Он остановился, чтобы передохнуть. Банкир с глупым видом, оторопело уставился своими круглыми, совиными глазами на Жансуле, которого душило волнение.
— Послушай, Лазарь, в этой войне, которую мы ведем уже давно, ты оказался сильнее меня. Я повержен, лежу на земле, да, да… Мои лопатки уже коснулись ее. Так будь же великодушен, не добивай старого приятеля. Пощади меня, пощади меня!..
Все трепетало в этом южанине, сраженном, ослабевшем под впечатлением похорон. Эмерленг, стоя против него, был не в лучшем состоянии. Печальная музыка, разверстая могила, речи, пушечная пальба и размышления о неизбежности смерти перевернули душу толстому барону. Голос прежнего товарища помог окончательно пробудиться тому, что еще оставалось человеческого в этой горе студня.

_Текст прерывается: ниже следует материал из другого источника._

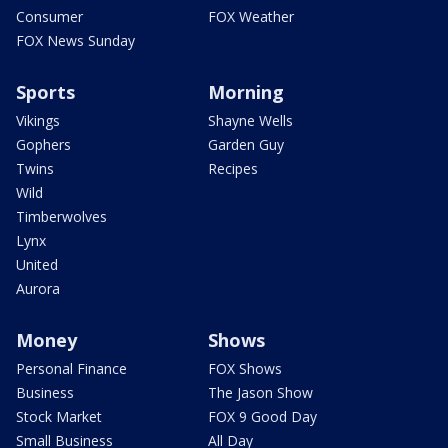
Consumer
FOX Weather
FOX News Sunday
Sports
Morning
Vikings
Shayne Wells
Gophers
Garden Guy
Twins
Recipes
Wild
Timberwolves
Lynx
United
Aurora
Money
Shows
Personal Finance
FOX Shows
Business
The Jason Show
Stock Market
FOX 9 Good Day
Small Business
All Day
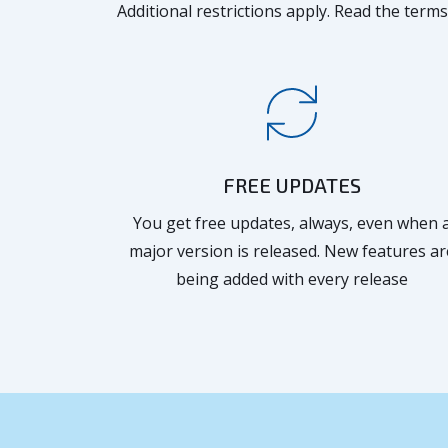
Additional restrictions apply. Read the terms
FREE UPDATES
You get free updates, always, even when 
major version is released. New features ar
being added with every release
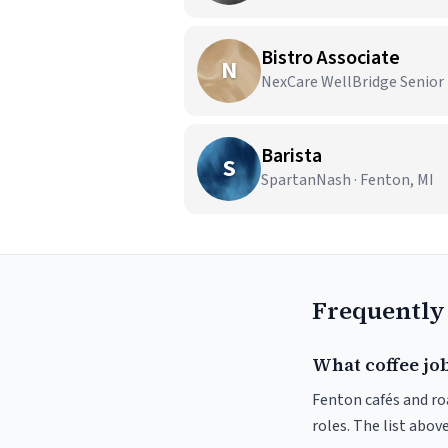
Bistro Associate
N
NexCare WellBridge Senior L
Barista
S
SpartanNash · Fenton, MI
Frequently
What coffee job
Fenton cafés and roa
roles. The list abo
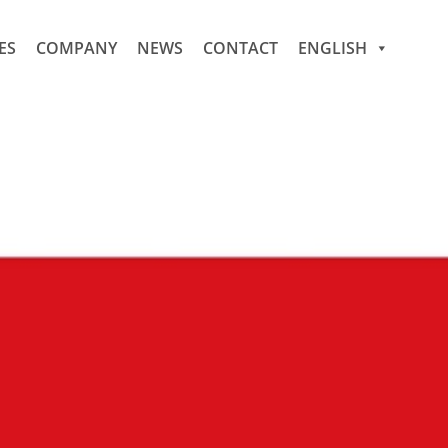
ES
COMPANY
NEWS
CONTACT
ENGLISH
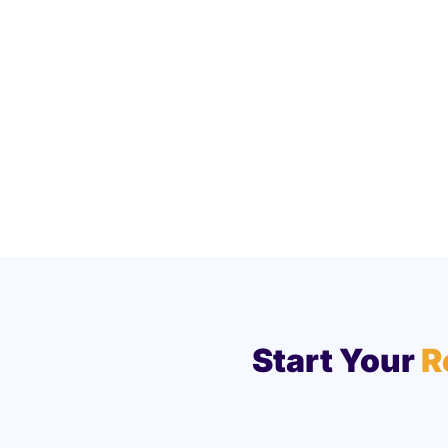
Start Your
R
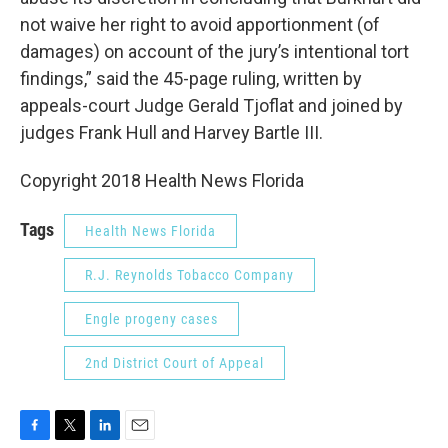
not waive her right to avoid apportionment (of
damages) on account of the jury’s intentional tort
findings,” said the 45-page ruling, written by
appeals-court Judge Gerald Tjoflat and joined by
judges Frank Hull and Harvey Bartle III.
Copyright 2018 Health News Florida
Tags
Health News Florida
R.J. Reynolds Tobacco Company
Engle progeny cases
2nd District Court of Appeal
F
T
L
E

Его старый приятель! Впервые за десять лет, со времени ссоры, он видел его снова так близко. Сколько воспоминаний вызывали в нем это смуглое лицо, эти сильные плечи, такие нескладные в расшитом мундире! Шерстяное одеяло, тонкое и дырявое, в которое они закутывались вдвоем, чтобы уснуть на палубе «Синая», по-братски разделенный паек, блуждание по выжженным солнцем окрестностям Марселя, где они воровали лук и ели его на краю канавы, мечты, планы, медяки, которые откладывали сообща, а когда счастье улыбнулось им, — проделки, которые они совершали вместе, славные пирушки, когда они, облокотившись на стол, поверяли друг другу все свои тайные мысли…
Как можно поссориться, когда так хорошо знаешь друг друга, когда они жили раньше, как два близнеца у груди тощей и сильной кормилицы — нищеты, делили ее прокисшее молоко и грубые ласки! Эти мысли, разбираться в которых было бы слишком долго, молниеносно пронеслись в уме Эмерленга. Почти инстинктивно вложил он свою ручищу в руку, протянутую Набобом. Какое-то животное чувство пробудилось в них, более сильное, чем старая вражда, и эти два человека, в течение десяти лет пытавшиеся разорить и обесчестить друг друга, начали задушевную беседу.